::: Data listing :::

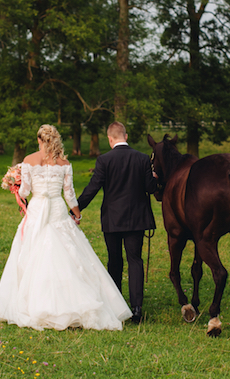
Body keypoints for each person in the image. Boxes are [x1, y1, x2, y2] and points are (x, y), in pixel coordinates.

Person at [0, 125, 131, 331]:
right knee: (70, 253)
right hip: (57, 209)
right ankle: (74, 302)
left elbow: (26, 190)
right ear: (55, 140)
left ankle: (35, 303)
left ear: (40, 140)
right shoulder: (65, 163)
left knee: (33, 253)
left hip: (38, 208)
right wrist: (77, 213)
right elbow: (69, 195)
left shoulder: (29, 161)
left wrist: (16, 187)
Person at [77, 122, 158, 324]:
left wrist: (76, 208)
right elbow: (150, 188)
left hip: (112, 219)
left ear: (110, 138)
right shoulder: (142, 158)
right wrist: (154, 177)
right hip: (136, 219)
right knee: (135, 260)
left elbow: (93, 187)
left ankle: (116, 305)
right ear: (126, 136)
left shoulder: (104, 160)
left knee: (115, 260)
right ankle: (137, 308)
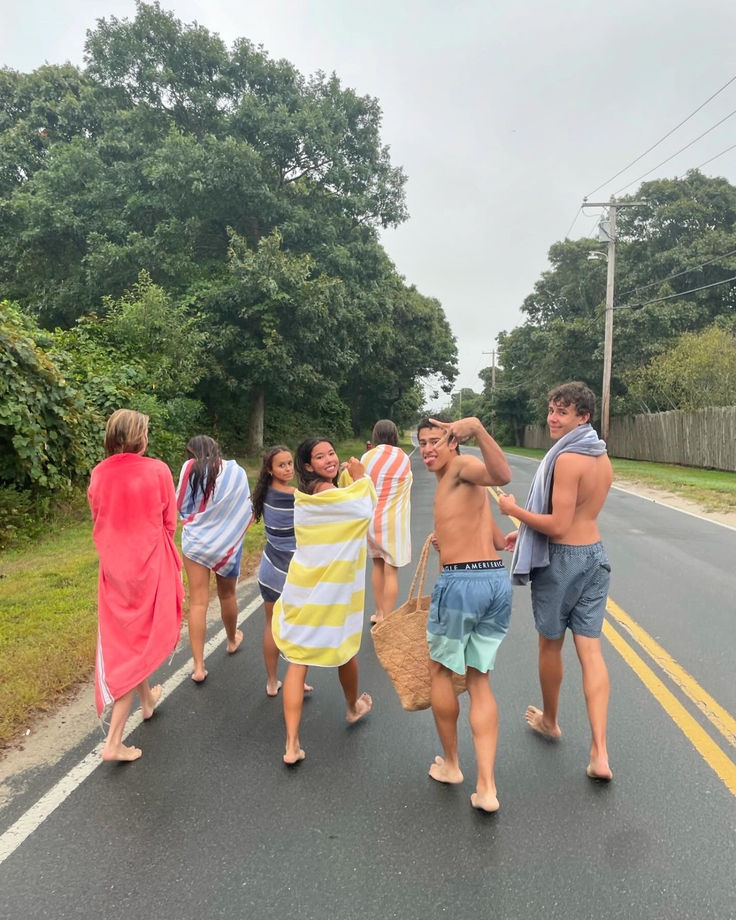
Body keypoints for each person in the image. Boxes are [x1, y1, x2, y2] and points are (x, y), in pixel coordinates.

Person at [498, 381, 614, 781]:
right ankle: (599, 752)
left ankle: (550, 719)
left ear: (583, 417)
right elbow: (580, 515)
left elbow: (559, 524)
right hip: (595, 557)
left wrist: (515, 512)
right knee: (591, 652)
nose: (552, 416)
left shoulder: (567, 460)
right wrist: (525, 533)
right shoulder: (601, 457)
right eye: (551, 408)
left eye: (563, 411)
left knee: (550, 644)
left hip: (562, 559)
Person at [417, 415, 512, 812]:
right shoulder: (453, 483)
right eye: (422, 442)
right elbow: (494, 536)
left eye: (437, 440)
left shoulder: (461, 467)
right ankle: (486, 789)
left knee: (440, 671)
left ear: (454, 442)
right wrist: (452, 537)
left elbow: (501, 474)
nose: (428, 448)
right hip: (493, 581)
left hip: (461, 584)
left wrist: (478, 428)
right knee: (479, 681)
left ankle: (453, 765)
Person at [271, 437, 376, 764]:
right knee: (345, 648)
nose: (330, 459)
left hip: (304, 589)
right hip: (330, 592)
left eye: (331, 453)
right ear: (308, 466)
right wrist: (361, 476)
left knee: (298, 660)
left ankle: (291, 745)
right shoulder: (327, 494)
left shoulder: (309, 496)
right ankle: (351, 706)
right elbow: (362, 510)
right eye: (320, 456)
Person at [88, 409, 183, 762]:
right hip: (148, 564)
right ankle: (113, 742)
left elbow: (98, 515)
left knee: (129, 637)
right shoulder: (157, 470)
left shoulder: (99, 473)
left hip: (114, 567)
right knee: (131, 649)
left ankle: (147, 699)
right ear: (138, 437)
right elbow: (169, 521)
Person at [176, 435, 253, 683]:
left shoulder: (188, 469)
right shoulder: (235, 470)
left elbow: (180, 505)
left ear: (191, 453)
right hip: (227, 542)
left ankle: (198, 667)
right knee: (227, 595)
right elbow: (244, 505)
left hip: (196, 542)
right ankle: (231, 640)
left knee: (198, 602)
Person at [252, 445, 313, 697]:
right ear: (270, 469)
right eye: (282, 465)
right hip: (293, 571)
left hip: (268, 569)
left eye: (290, 464)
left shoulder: (264, 493)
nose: (288, 468)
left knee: (271, 625)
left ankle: (271, 681)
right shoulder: (295, 495)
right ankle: (297, 681)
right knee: (298, 628)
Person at [361, 420, 413, 625]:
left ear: (375, 435)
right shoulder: (402, 457)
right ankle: (387, 619)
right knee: (391, 570)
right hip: (393, 521)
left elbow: (361, 484)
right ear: (394, 435)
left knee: (377, 565)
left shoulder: (367, 457)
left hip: (371, 519)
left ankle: (378, 612)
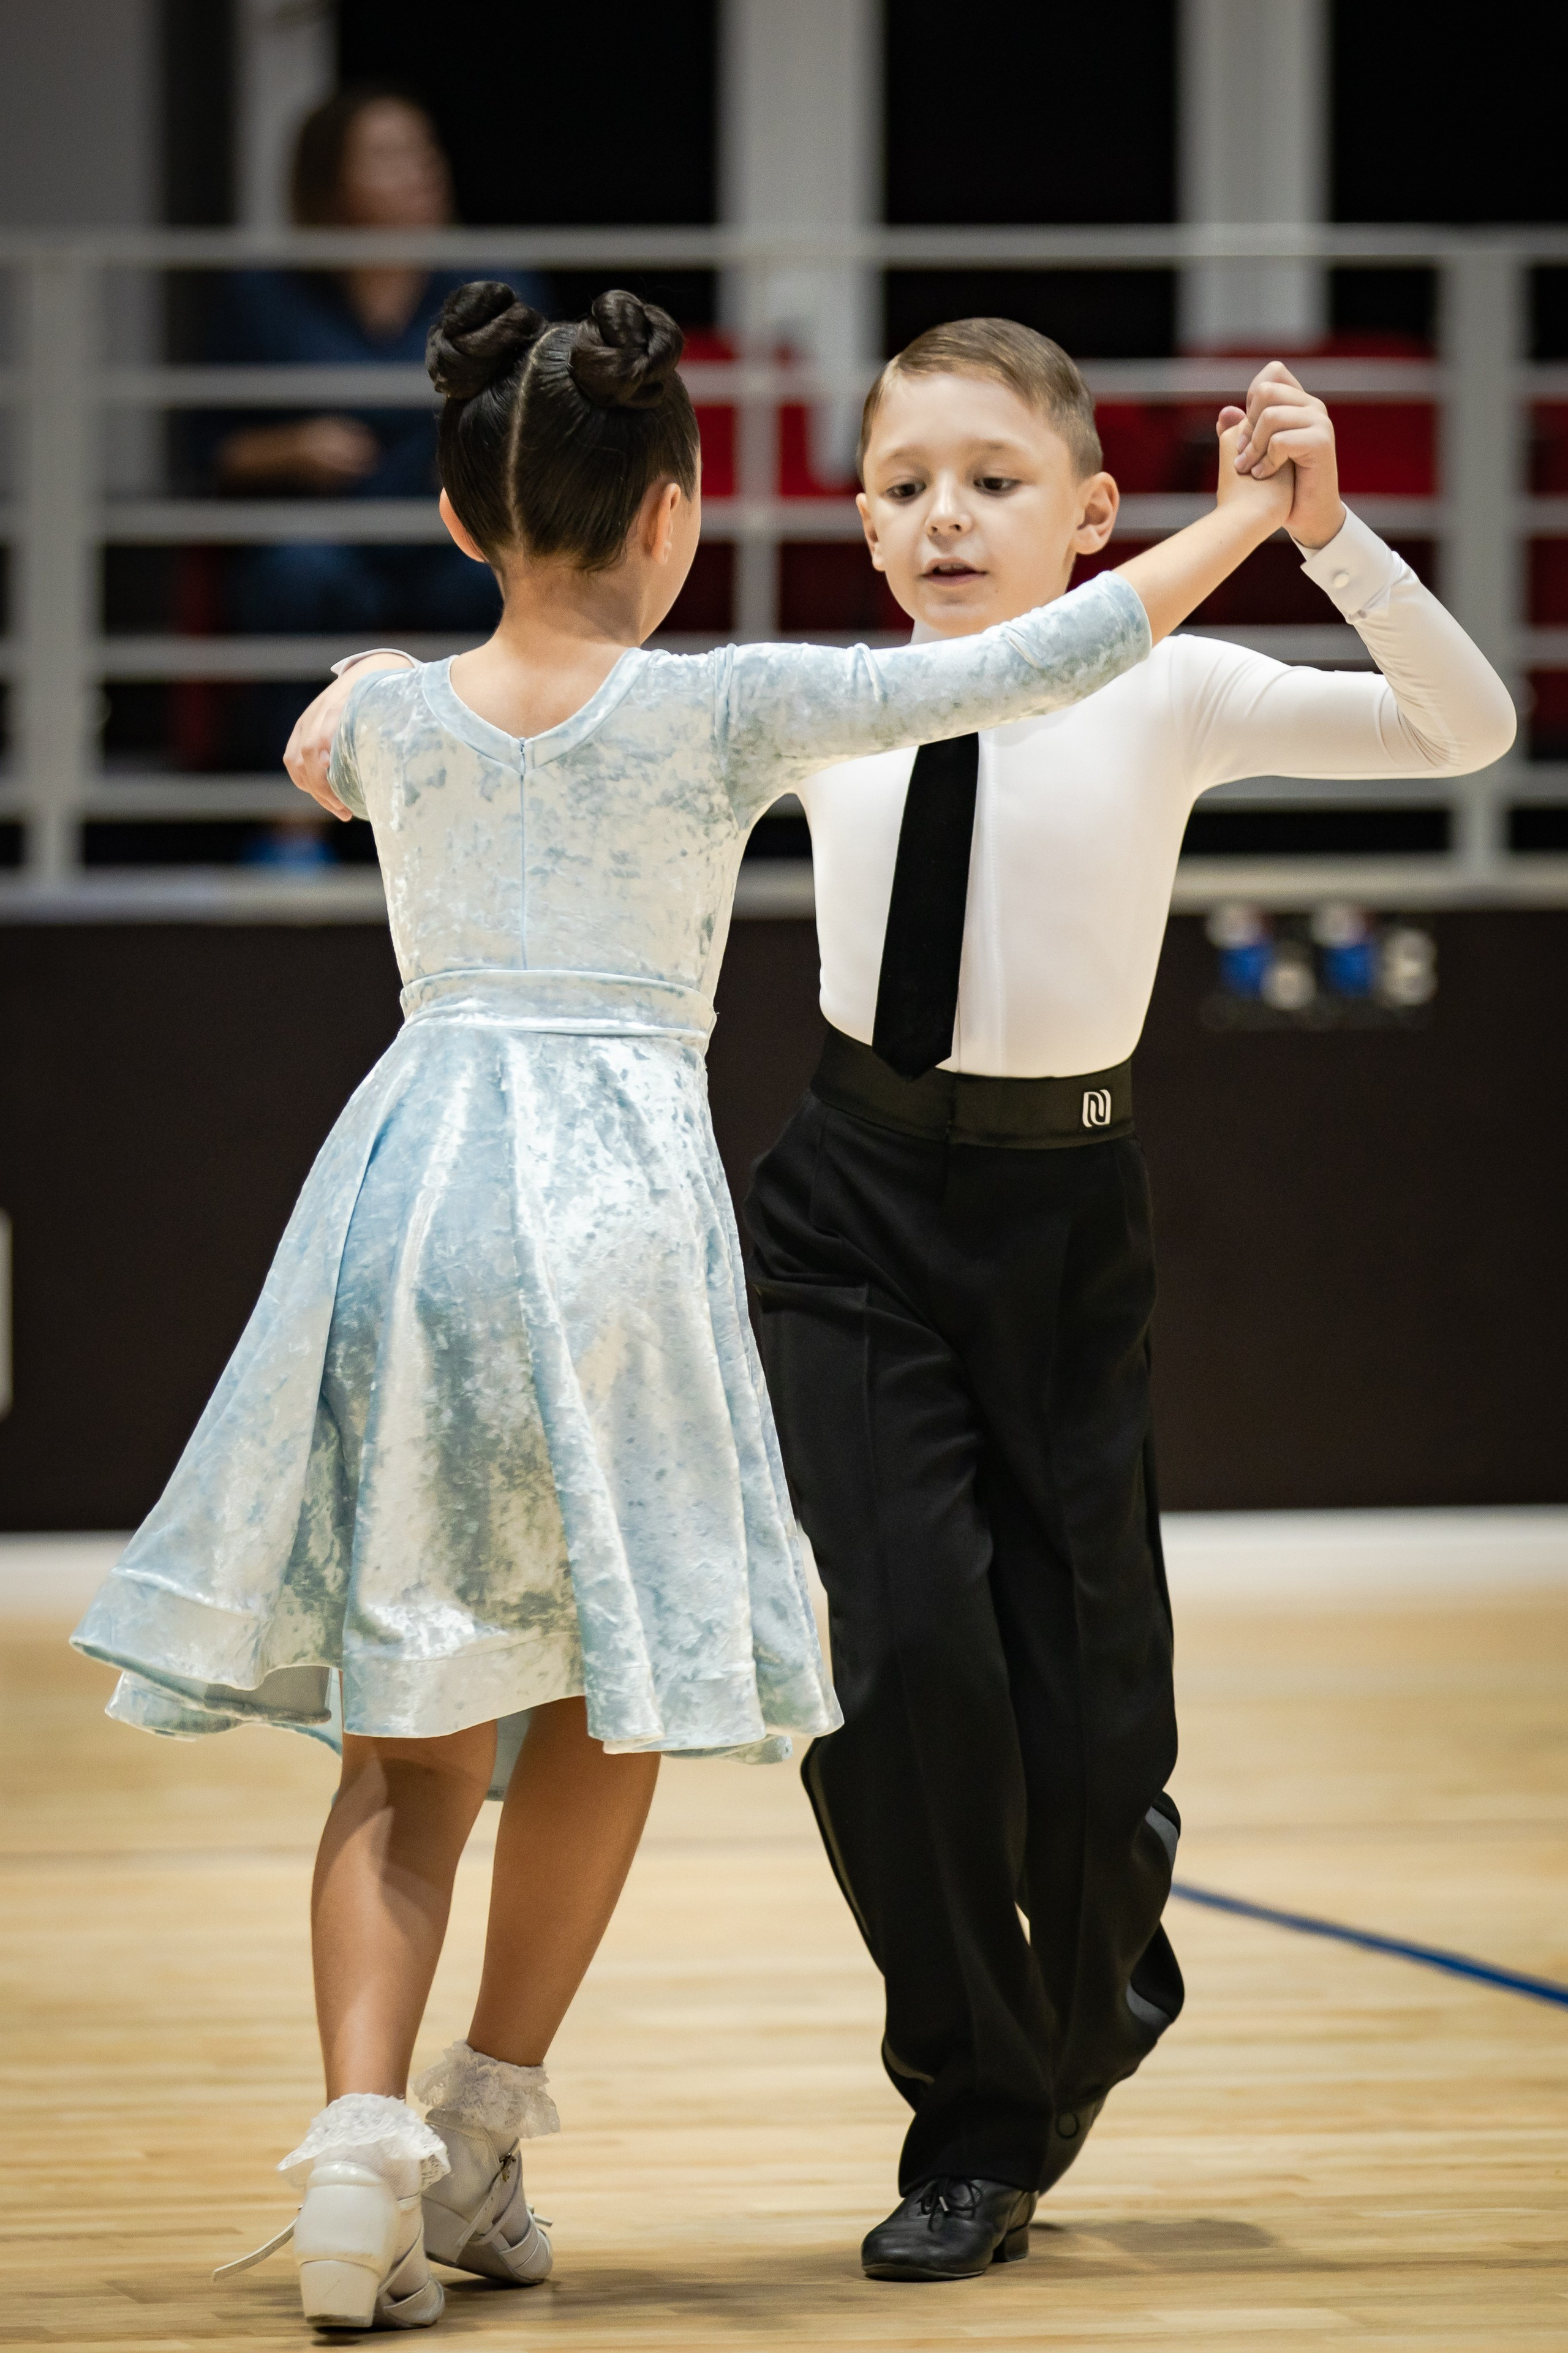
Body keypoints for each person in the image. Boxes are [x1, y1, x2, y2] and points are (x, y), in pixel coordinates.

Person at [160, 278, 1288, 2332]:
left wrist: (363, 679)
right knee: (607, 1690)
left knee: (406, 1732)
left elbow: (331, 746)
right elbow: (1052, 652)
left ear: (454, 512)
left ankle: (359, 2168)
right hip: (611, 1227)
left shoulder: (390, 708)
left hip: (409, 1205)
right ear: (676, 520)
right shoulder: (722, 705)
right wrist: (1238, 524)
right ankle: (489, 2125)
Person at [736, 324, 1516, 2281]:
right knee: (905, 1670)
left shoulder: (1166, 684)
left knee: (1091, 1731)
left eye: (992, 478)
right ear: (855, 516)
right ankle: (972, 2116)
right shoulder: (814, 697)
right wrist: (394, 698)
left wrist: (1322, 534)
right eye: (903, 480)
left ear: (1093, 516)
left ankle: (1080, 2008)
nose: (942, 515)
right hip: (849, 1218)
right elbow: (574, 707)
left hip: (1061, 1221)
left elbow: (1464, 726)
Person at [204, 86, 546, 767]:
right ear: (330, 183)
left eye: (425, 152)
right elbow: (213, 449)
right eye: (390, 157)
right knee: (297, 576)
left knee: (499, 579)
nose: (422, 171)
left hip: (451, 531)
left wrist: (471, 451)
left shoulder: (493, 287)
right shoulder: (262, 297)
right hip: (324, 529)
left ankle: (480, 792)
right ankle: (293, 816)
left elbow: (538, 426)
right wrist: (291, 448)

:::

→ Directions for this task: Restate the data word for word from its first line through the line with "left knee: (115, 260)", leaving out any picture along the way.

→ Reply:
Body keypoints for each person in the image. Boxes are [x1, y1, x2, y2] and points are (x, y), in pixel coordinates.

Person at [0, 125, 131, 331]:
right knee: (70, 253)
right hip: (57, 209)
right ankle: (74, 302)
left elbow: (26, 190)
right ear: (55, 140)
left ankle: (35, 303)
left ear: (40, 140)
right shoulder: (65, 163)
left knee: (33, 253)
left hip: (38, 208)
right wrist: (77, 213)
right elbow: (69, 195)
left shoulder: (29, 161)
left wrist: (16, 187)
Person at [77, 122, 158, 324]:
left wrist: (76, 208)
right elbow: (150, 188)
left hip: (112, 219)
left ear: (110, 138)
right shoulder: (142, 158)
right wrist: (154, 177)
right hip: (136, 219)
right knee: (135, 260)
left elbow: (93, 187)
left ankle: (116, 305)
right ear: (126, 136)
left shoulder: (104, 160)
left knee: (115, 260)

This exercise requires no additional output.